Please copy out the text of these items with "SigmaLive" changed to "Sigma Live" and everything else left as it is. Omit the pictures.

________________

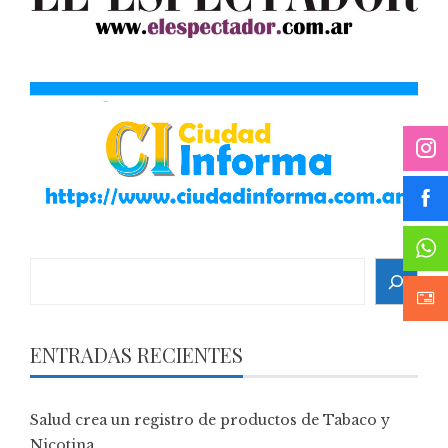
Search
ENTRADAS RECIENTES
Salud crea un registro de productos de Tabaco y
Nicotina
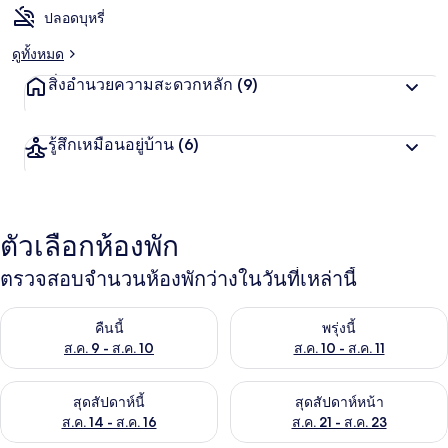
ปลอดบุหรี่
ดูทั้งหมด
สิ่งอำนวยความสะดวกหลัก
(9)
รู้สึกเหมือนอยู่บ้าน
(6)
ตัวเลือกห้องพัก
ตรวจสอบจำนวนห้องพักว่างในวันที่เหล่านี้
ตรวจสอบจำนวนห้องพักว่างในคืนนี้ ส.ค. 9 - ส.ค. 10
ตรวจสอบจำนวนห้องพักว่างในพรุ่ง
คืนนี้
พรุ่งนี้
ส.ค. 9 - ส.ค. 10
ส.ค. 10 - ส.ค. 11
ตรวจสอบจำนวนห้องพักว่างในสุดสัปดาห์นี้ ส.ค. 14 - ส.ค. 16
ตรวจสอบจำนวนห้องพักว่างในสุดส
สุดสัปดาห์นี้
สุดสัปดาห์หน้า
ส.ค. 14 - ส.ค. 16
ส.ค. 21 - ส.ค. 23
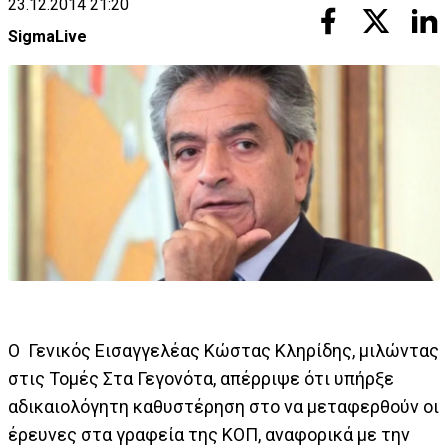
23.12.2014 21:20
SigmaLive
Ο Γενικός Εισαγγελέας Κώστας Κληρίδης, μιλώντας
στις Τομές Στα Γεγονότα, απέρριψε ότι υπήρξε
αδικαιολόγητη καθυστέρηση στο να μεταφερθούν οι
έρευνες στα γραφεία της ΚΟΠ, αναφορικά με την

________________

**Answer below:**
Search
ENTRADAS RECIENTES
Salud crea un registro de productos de Tabaco y
Nicotina
ปลอดบุหรี่
ดูทั้งหมด
สิ่งอำนวยความสะดวกหลัก
(9)
รู้สึกเหมือนอยู่บ้าน
(6)
ตัวเลือกห้องพัก
ตรวจสอบจำนวนห้องพักว่างในวันที่เหล่านี้
ตรวจสอบจำนวนห้องพักว่างในคืนนี้ ส.ค. 9 - ส.ค. 10
ตรวจสอบจำนวนห้องพักว่างในพรุ่ง
คืนนี้
พรุ่งนี้
ส.ค. 9 - ส.ค. 10
ส.ค. 10 - ส.ค. 11
ตรวจสอบจำนวนห้องพักว่างในสุดสัปดาห์นี้ ส.ค. 14 - ส.ค. 16
ตรวจสอบจำนวนห้องพักว่างในสุดส
สุดสัปดาห์นี้
สุดสัปดาห์หน้า
ส.ค. 14 - ส.ค. 16
ส.ค. 21 - ส.ค. 23
23.12.2014 21:20
Sigma Live
Ο Γενικός Εισαγγελέας Κώστας Κληρίδης, μιλώντας
στις Τομές Στα Γεγονότα, απέρριψε ότι υπήρξε
αδικαιολόγητη καθυστέρηση στο να μεταφερθούν οι
έρευνες στα γραφεία της ΚΟΠ, αναφορικά με την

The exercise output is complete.